§ Text for analysis:
Peste des Petits Ruminants virus (PPRV) causes PPR, a highly contagious disease that affects small ruminants and produces severe morbidity and high mortality in naïve herds, especially in goats (17). PPRV is distributed throughout Central and East Africa, the Middle East, Turkey, and India. The disease has now reached Europe doorstep with cases reported in Morocco (18), Turkey (19), and Georgia (20). PPRV is a single-stranded negative sense RNA enveloped virus from the Morbillivirus genus that belongs to the Paramyxoviridae family. The viral genome encodes for 6 structural proteins and 2 or 3 non-structural proteins (17). PPRV can produce severe immunosuppression (21) which can lead to opportunistic pathogen infections that further complicate disease recovery in affected livestock. Current PPRV vaccines consist of live attenuated strains that can still be immunosuppressive albeit to a lower extent than virulent strains.
There is therefore room to improve current vaccine strategies for both diseases. Ideally a vaccine should be safe and replicate the protective immunity that is elicited during infection. It is therefore critical to understand the exact mechanisms that drive protective immunity against these viruses on order to design more effective vaccines. Protection against both viral diseases appears to require cellular and humoral components of the adaptive immunity. Since immunity to BTV and PPRV relies partly on antibodies, some of which are likely non-neutralizing, we wanted to assess whether ADCC could contribute to disease clearance. We therefore assessed in the present work the capacity of BTV and PPRV immune sera to recognize ovine infected cells. We also measured the capacity of these immune sera to induce ADCC against infected cells and attempted to identify some of the viral antigens that are targeted by this cytotoxic mechanism. The data presented here highlight the importance for vaccines to trigger a wide range of adaptive immunity effector functions to clear viral infections.
Materials and Methods
Cells, Virus, and Anti-PPRV and Anti-BTV Immune Sera
293 T cells (ATCC: CRL-3216) and ovine STC cell line (an SV40-transformed sheep thymic cell line established in the laboratory) were cultured in DMEM + 10% FBS + 2 mM L-glutamine + 1% 100X non-essential amino-acids + 1 mM sodium pyruvate + 100 U/ml penicillin/100 μg/ml streptomycin. BHK-21 (ATCC: CCL-10) and Vero cells (ATCC: CCL-81) were cultured in DMEM + 5% FBS + 2 mM L-glutamine + 100 U/ml penicillin/100 μg/ml streptomycin. Vero expressing Dog-SLAM (VDS) (Dr. Parida, Pirbright, UK) were cultured in DMEM + 1% FBS + 2mM L-Gln + 1% 100X non-essential amino-acids + 1 mM sodium pyruvate + 100 U/ml penicillin/100 μg/ml streptomycin + 1μg/ml Zeocin. Ovine peripheral blood mononuclear cells (PBMC), NK cell and B cell fraction cultures were performed in RPMI + 10% FBS + 2 mM L-Gln + 1% 100X non-essential amino-acids + 1 mM sodium pyruvate + 100 U/ml penicillin/100 μg/ml streptomycin + 20 mM HEPES.

§ Source material:
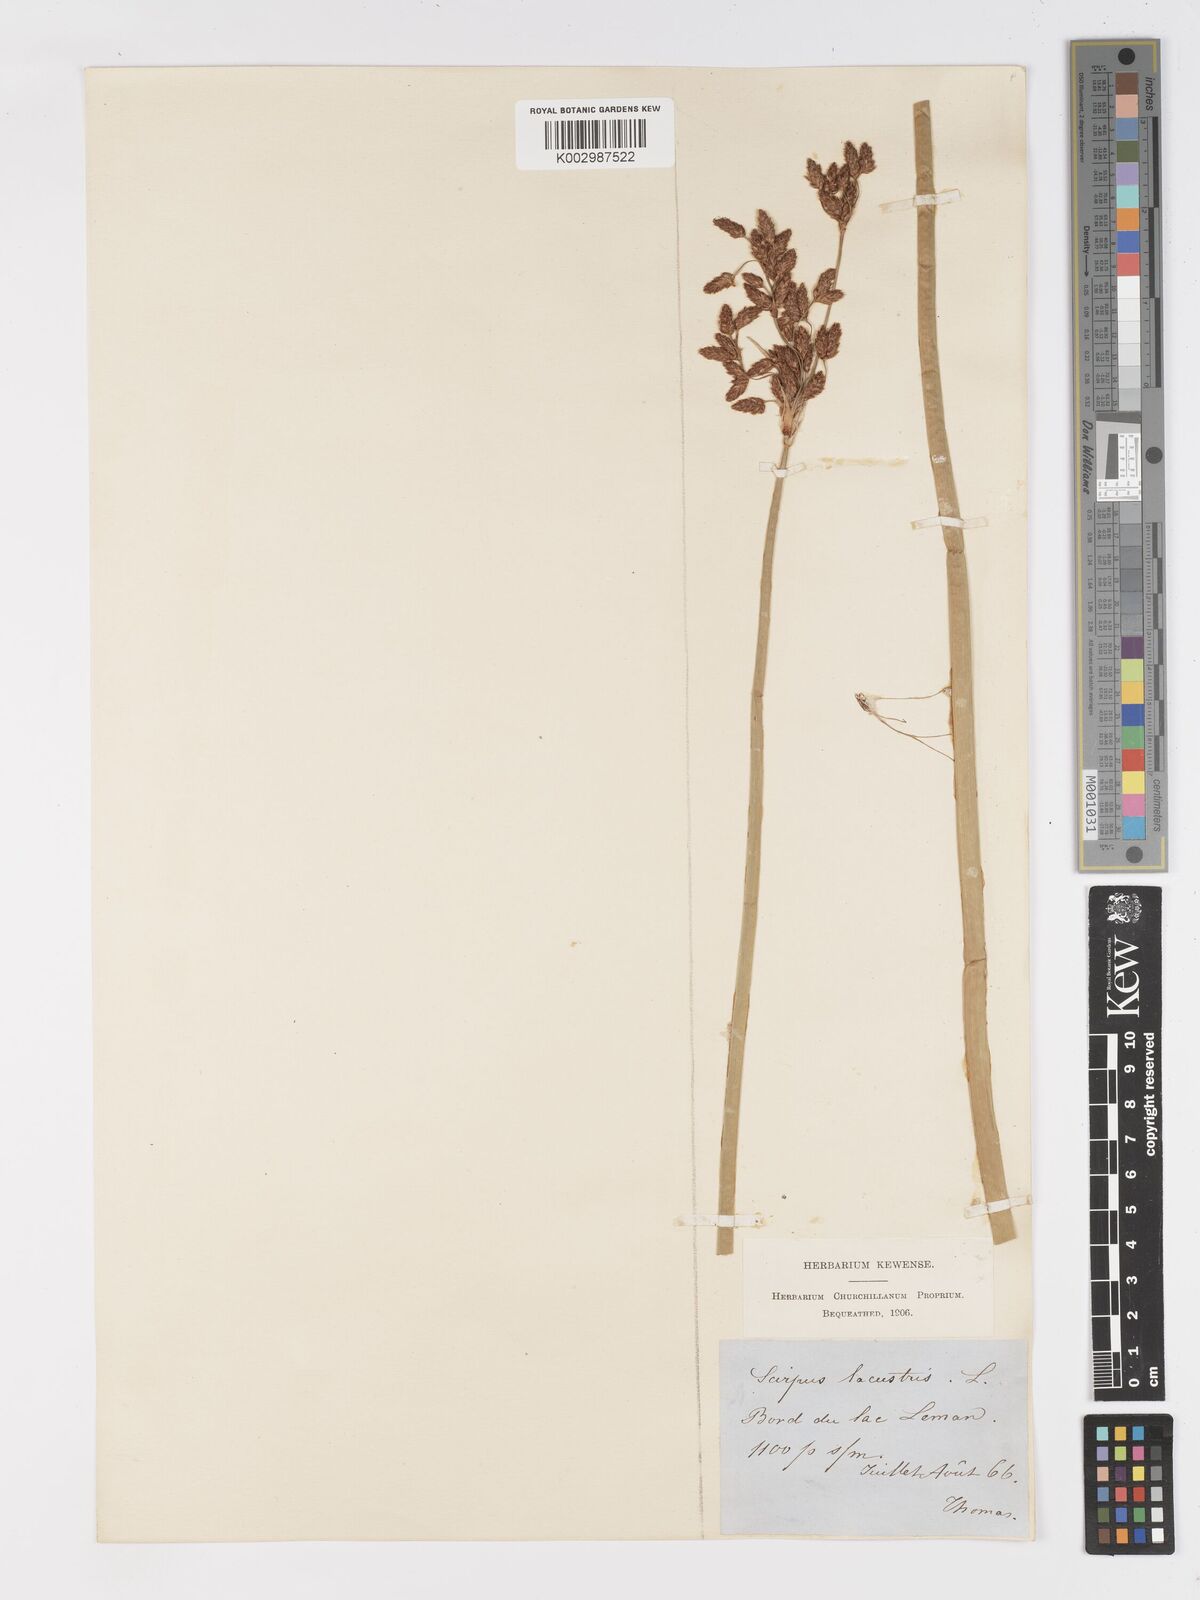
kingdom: Plantae
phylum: Tracheophyta
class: Liliopsida
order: Poales
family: Cyperaceae
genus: Schoenoplectus
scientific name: Schoenoplectus lacustris
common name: Common club-rush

§ Task set:
**1)** Answer these questions from the passage on PPRV, one line each, marking your answers (a), (b), and (c).
(a) Which three countries does the passage name as reporting cases of the disease near Europe?
(b) Whose immune sera did the work assess for the capacity to recognize ovine infected cells?
(c) What medium were BHK-21 and Vero cells cultured in?
**2)** Write the next part of the passage on PPRV, picking up after its final sentence.

§ Responses in order:
**1)**
(a) Morocco, Turkey, and Georgia.
(b) BTV and PPRV immune sera.
(c) DMEM + 5% FBS + 2 mM L-glutamine + 100 U/ml penicillin/100 μg/ml streptomycin.

**2)**
Virulent Peste des Petits Ruminants virus Ivory Coast'89 (PPRV IC'89, lineage I) isolate, vaccine PPRV strain Nigeria'75/1 (PPRV Nig'75, lineage II) (Dr. Batten, Pirbright, UK), and Bluetongue virus serotype 8 (BTV-8) Belgium'06 isolate (Prof Palmarini, University of Glasgow, UK) were used in the present work. BTV stocks were grown in BHK-21 cells and PPRV stocks were grown in VDS as described previously (22, 23). Virus stocks were tittered by plaque assays as described in Rodriguez-Calvo et al. (24). Target cells were infected at a multiplicity of infection (MOI) of three 24 h prior to cytotoxicity assays for BTV and 48 h prior to cytotoxicity assays for PPRV. These timepoints were chosen as cytopathic effects became apparent after 48 h for BTV-infected cells and 72 h for PPRV-infected.
Anti-PPRV and anti-BTV immune sera were obtained from sheep that recovered from experimental infections with virulent PPRV-IC'89 or BTV-8 strains (day 23–30 post-infection) (22, 25). Sera from the same animals prior to PPRV or BTV infection were used as naïve controls. All sheep sera were heat-inactivated prior to use (56°C, 30 min).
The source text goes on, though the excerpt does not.